[Opening Text block section]
Abstract
Excessive free fatty acid- (FFA-) induced endothelial lipotoxicity is involved in the pathogenesis of atherosclerosis. Endoplasmic reticulum (ER) stress is mechanistically related to endothelial lipotoxicity. Lectin-like oxidized low-density lipoprotein receptor-1 (LOX-1) is the major oxidatively modified low-density lipoprotein (OxLDL) receptor in endothelial cells and is highly abundant in atherosclerotic lesions. Curcumin reduces the LOX-1 expression; however, the mechanism underlying this effect remains unknown. In the current study, we explored whether curcumin ameliorates palmitic acid- (PA-) induced endothelial lipotoxicity and LOX-1 upregulation by reducing ER stress in human umbilical vein endothelial cells (HUVECs). We built endothelial lipotoxicity in vitro and found that LOX-1 was upregulated after PA stimulation, during which ER stress played an important role. Next, we observed that curcumin substantially alleviated PA-induced lipotoxicity by restoring cell viability, increasing angiogenesis, and decreasing lipid deposition. Furthermore, LOX-1 upregulation in HUVECs was blocked by curcumin, possibly via ER stress suppression. Overall, our findings demonstrated that curcumin alleviates endothelial lipotoxicity and LOX-1 upregulation, and ER stress inhibition may play a critical role in this effect.
1. Introduction
Current hypotheses suggest that high levels of free fatty acids (FFAs) are a risk factor for the pathology of atherosclerosis (AS) [1]. Endothelial cell dysfunction, which is the innermost layer of blood vessels, is considered an early indicator of AS [2]. In a previous study, we showed that palmitic acid (PA) induces lipotoxicity in endothelial cells [3], which contributes to the early phase of AS pathogenesis. However, the roles and detailed mechanisms of FFAs in the pathogenesis of AS remain unclear. LOX-1 was first identified in endothelial cells as the major OxLDL receptor and is highly abundant in atherosclerotic lesions [4]. Excessive binding of Ox-LDL to LOX-1 induces endothelial dysfunction, thus initiating atherosclerosis [5, 6]. PA is a stimulus that activates the LOX-1 expression and induces LOX-1 upregulation in macrophages [7, 8]. Therefore, preventing PA-induced lipotoxicity and LOX-1 upregulation in endothelial cells will contribute to avoiding endothelial damage.
The endoplasmic reticulum (ER) plays a key role in the cellular stress response and is considered a center for lipid and protein synthesis, folding, and assembly. We previously reported that PA induces lipotoxicity via the ER stress pathway in several types of cells, including pancreatic β cells [9], hepatocytes [10], and endothelial cells [3]. Furthermore, additional evidence has shown that ER stress is an initiating factor of lipotoxicity and atherosclerosis [11, 12]. Furthermore, ER stress is linked to a PA-induced increase in the LOX-1 expression in macrophages [13]. However, whether PA upregulates the LOX-1 expression via the ER stress signaling pathway in endothelial cells remains unknown.
[Closing Text block section]
[Opening Information shown section]
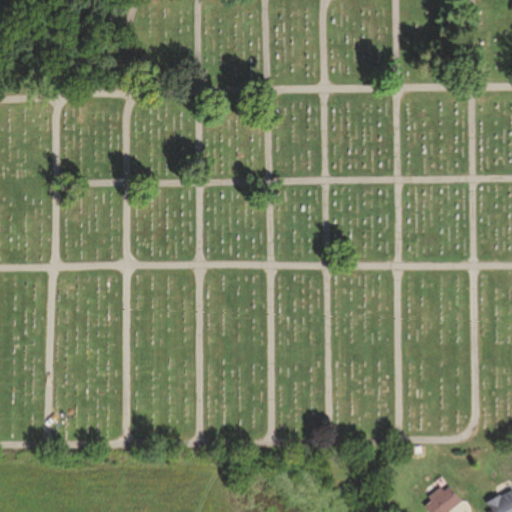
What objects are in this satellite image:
road: (42, 99)
road: (282, 185)
road: (325, 221)
road: (395, 221)
road: (197, 222)
road: (269, 222)
park: (255, 227)
road: (255, 268)
road: (49, 272)
road: (287, 444)
building: (367, 470)
building: (441, 500)
building: (436, 503)
building: (496, 503)
building: (500, 505)
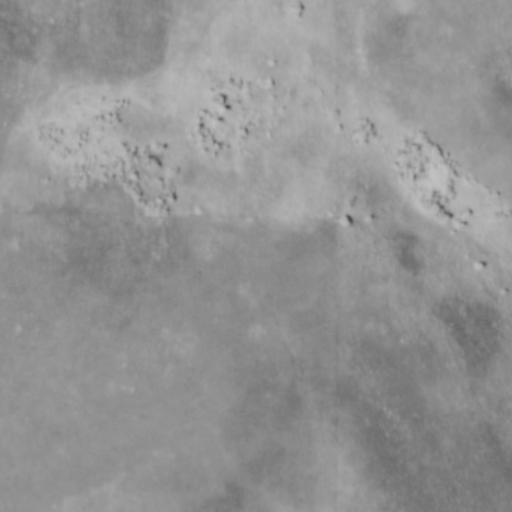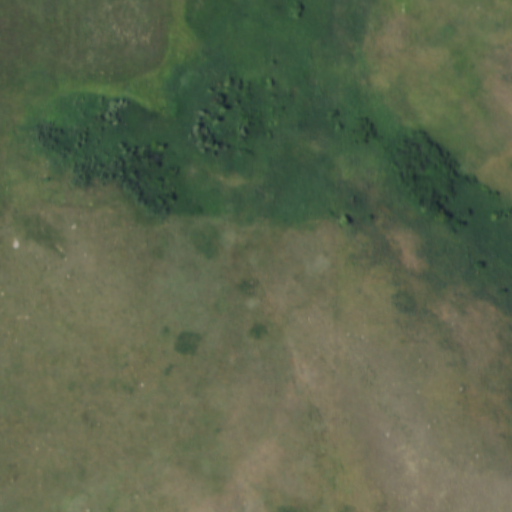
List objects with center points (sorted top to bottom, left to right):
park: (423, 256)
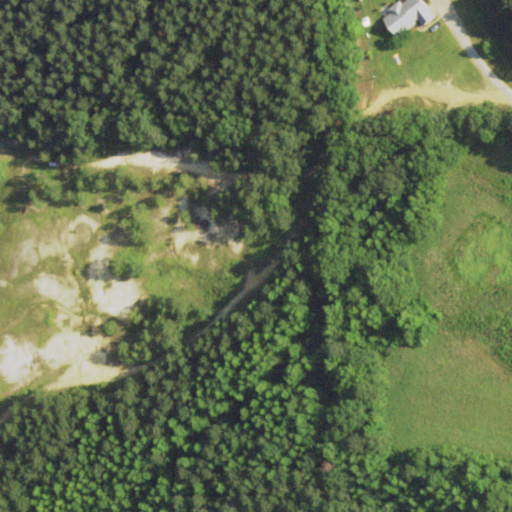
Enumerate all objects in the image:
building: (412, 17)
road: (473, 51)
[Closing Information shown section]
■ **Task set**:
#1 In the curcumin text, which cells were used in the current study?
#2 Which cell types does the curcumin text say the authors previously reported PA induces lipotoxicity in via the ER stress pathway? List them all.
#3 Write out the stretch of the curcumin text from "The endoplasmic reticulum" through "cells remains unknown.".

■ **Answers by item**:
#1 Human umbilical vein endothelial cells (HUVECs).

#2 Pancreatic β cells, hepatocytes, and endothelial cells.

#3
The endoplasmic reticulum (ER) plays a key role in the cellular stress response and is considered a center for lipid and protein synthesis, folding, and assembly. We previously reported that PA induces lipotoxicity via the ER stress pathway in several types of cells, including pancreatic β cells [9], hepatocytes [10], and endothelial cells [3]. Furthermore, additional evidence has shown that ER stress is an initiating factor of lipotoxicity and atherosclerosis [11, 12]. Furthermore, ER stress is linked to a PA-induced increase in the LOX-1 expression in macrophages [13]. However, whether PA upregulates the LOX-1 expression via the ER stress signaling pathway in endothelial cells remains unknown.